On a day the temperatures at Wimbledon touched a record 35.7 degrees Celcius, the Centre Court roof was closed before play started to protect the playing surface from the heat, but it was reopened in advance of the first match of the day, when Novak Djokovic was facing Jarkko Niemenen. Wimbledon only closes the roof during play for rain or bad light. Wimbledon chiefs also cut the capacity at the club by 1,000 to 38,000. "This is to make more space within the grounds, to make it more comfortable for the visitors. There will be more room, more space in the shade and easier access to the water fountains," a spokesman said.
Also View Photos: Europe battles heatwave
Dealing with the heat
Players such as France's Pierre-Hugues Herbert were seen using ice-filled towels around their shoulders during a break in their matches. Fans queuing outside the gates of the stadium were seen slapping on the suncream. Spectators sheltered under umbrellas while others folded up newspapers into hats to keep the sun off. Even security guards were seen smearing on the sunscreen in preparation for a sizzling day.
Ball boy collapses
Ball boys' and girls' shifts on court have been shortened from one hour to 45 minutes due to the heat. They have also been given caps with flaps of fabric at the back and sides for added sun protection, a Wimbledon spokesperson said after a ball boy collapsed on court during a second-round match.
A Level 2 health warning — declaring citizens should be 'alert and ready' for heatwave conditions — has been beamed across England.
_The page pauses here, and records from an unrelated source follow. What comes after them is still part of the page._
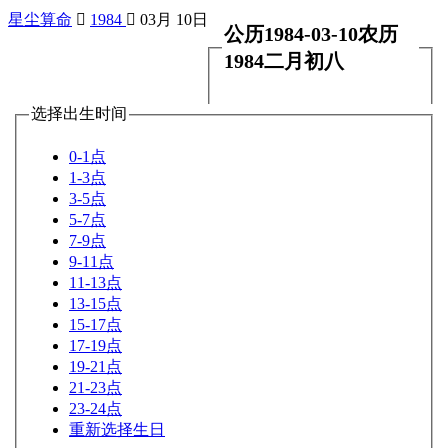
星尘算命

1984

03月 10日
公历1984-03-10农历
1984二月初八
选择出生时间
0-1点
1-3点
3-5点
5-7点
7-9点
9-11点
11-13点
13-15点
15-17点
17-19点
19-21点
21-23点
23-24点
重新选择生日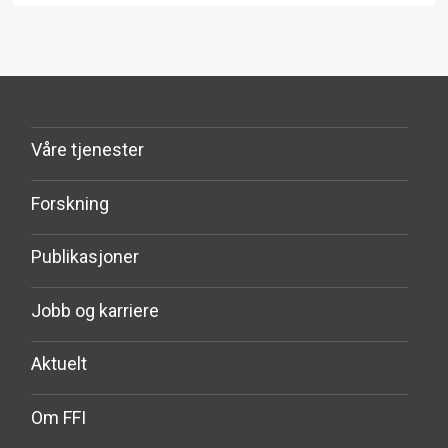
Våre tjenester
Forskning
Publikasjoner
Jobb og karriere
Aktuelt
Om FFI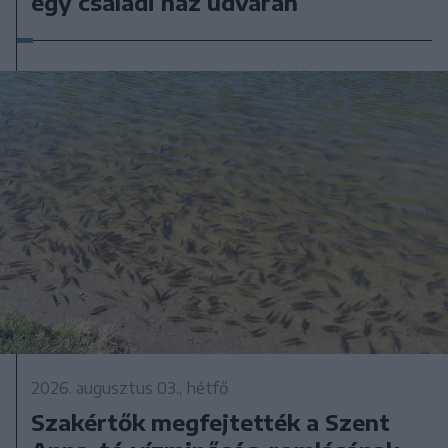
egy családi ház udvarán
2026. augusztus 03., hétfő
Szakértők megfejtették a Szent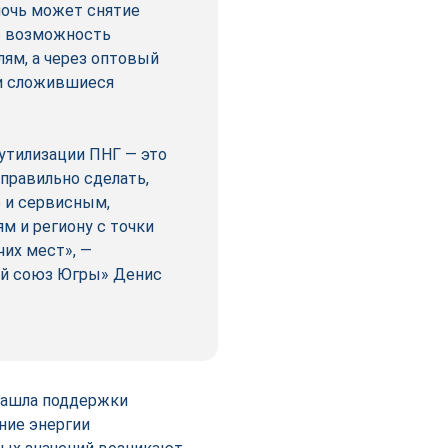
мочь может снятие
ь возможность
ям, а через оптовый
 и сложившиеся
утилизации ПНГ — это
правильно сделать,
о и сервисным,
м и региону с точки
чих мест», —
ый союз Югры» Денис
нашла поддержки
ение энергии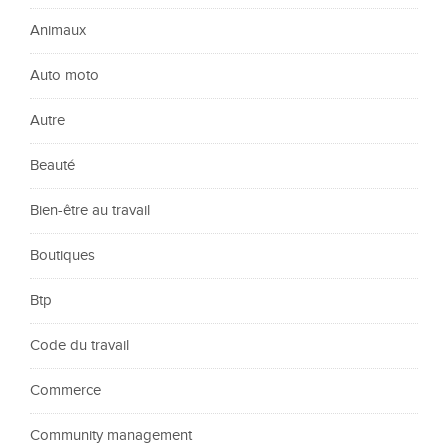
Animaux
Auto moto
Autre
Beauté
Bien-être au travail
Boutiques
Btp
Code du travail
Commerce
Community management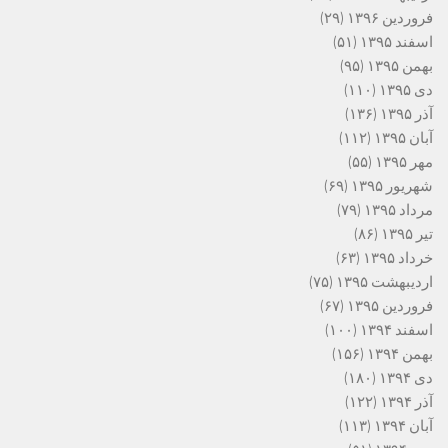
فروردین ۱۳۹۶
(۲۹)
اسفند ۱۳۹۵
(۵۱)
بهمن ۱۳۹۵
(۹۵)
دی ۱۳۹۵
(۱۱۰)
آذر ۱۳۹۵
(۱۳۶)
آبان ۱۳۹۵
(۱۱۲)
مهر ۱۳۹۵
(۵۵)
شهریور ۱۳۹۵
(۶۹)
مرداد ۱۳۹۵
(۷۹)
تیر ۱۳۹۵
(۸۶)
خرداد ۱۳۹۵
(۶۳)
اردیبهشت ۱۳۹۵
(۷۵)
فروردین ۱۳۹۵
(۶۷)
اسفند ۱۳۹۴
(۱۰۰)
بهمن ۱۳۹۴
(۱۵۶)
دی ۱۳۹۴
(۱۸۰)
آذر ۱۳۹۴
(۱۲۲)
آبان ۱۳۹۴
(۱۱۳)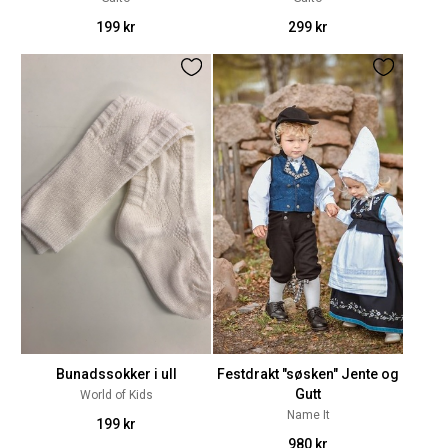
199 kr
299 kr
Bunadssokker i ull
Festdrakt "søsken" Jente og
Gutt
World of Kids
Name It
199 kr
980 kr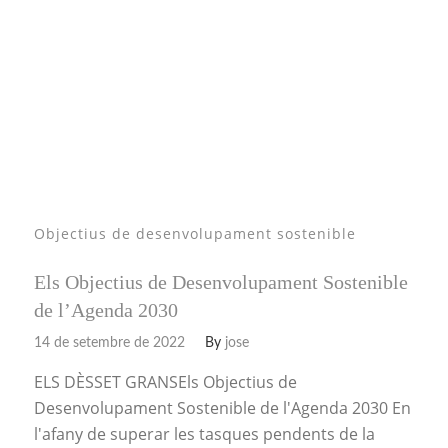
Objectius de desenvolupament sostenible
Els Objectius de Desenvolupament Sostenible
de l’Agenda 2030
14 de setembre de 2022
By
jose
ELS DÈSSET GRANSEls Objectius de
Desenvolupament Sostenible de l'Agenda 2030 En
l'afany de superar les tasques pendents de la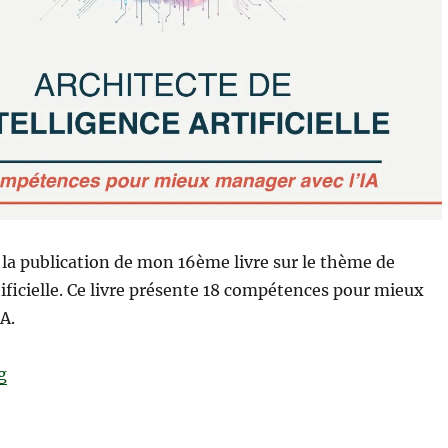
la publication de mon 16ème livre sur le thème de
tificielle. Ce livre présente 18 compétences pour mieux
A.
“NOUVEAU LIVRE : Architecte de l’intelligence artificie
g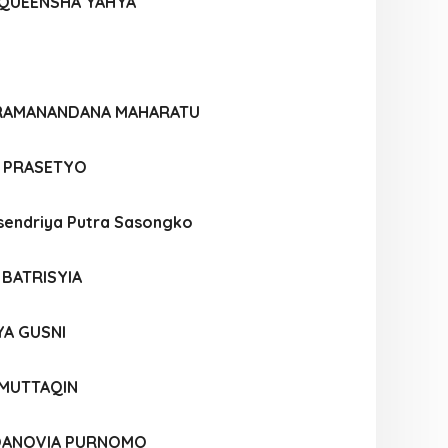
 QUEENSHA YAHYA
ARAMANANDANA MAHARATU
E PRASETYO
endriya Putra Sasongko
 BATRISYIA
A GUSNI
 MUTTAQIN
OANOVIA PURNOMO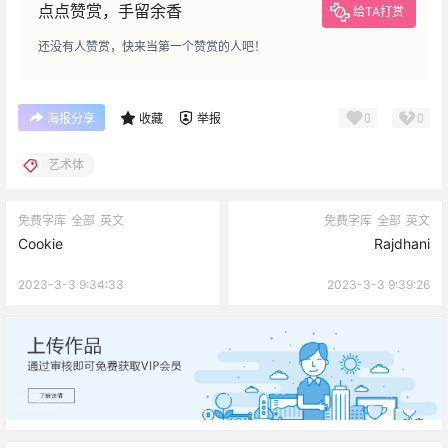
点点赞赏，手留余香
给TA打赏
还没有人赞赏，快来当第一个赞赏的人吧！
0
0
海报分享
收藏
举报
艺术体
免费字库
全部
英文
免费字库
全部
英文
Cookie
Rajdhani
2023-3-3 9:34:33
2023-3-3 9:39:26
广告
The earlier heat record at Wimbledon (94.28 degrees Fahrenheit). The record was set way back in 1976
Men sweat under tremendous temperatures
A heat rule, which allows for a 10-minute break between the second and final sets of women's matches, will be be used when temperatures rise above 30.1 degrees Celcius (86.2F). However, no such rule exists on the men's tour, even though they have to slug it out over the best of five sets. Judy Murray, mother Andy Murray, argued the rule should not just apply to the women. "I think the men should adopt it as well, especially because they have to play five sets," she said. "A Slam is such a tough thing to play in; if you're going to win a slam you need to play seven matches in 13 days."
Tomic left dizzy, sleepless
Bernard Tomic says he has been left dizzy and sleepless by the Wimbledon heatwave. The 22-year-old, who needed a medical time-out during his win over Pierre-Hugues Herbert, said: "I've only been getting three or four hours of sleep. I was fatigued and starting to get very dizzy out there with the heat hitting me."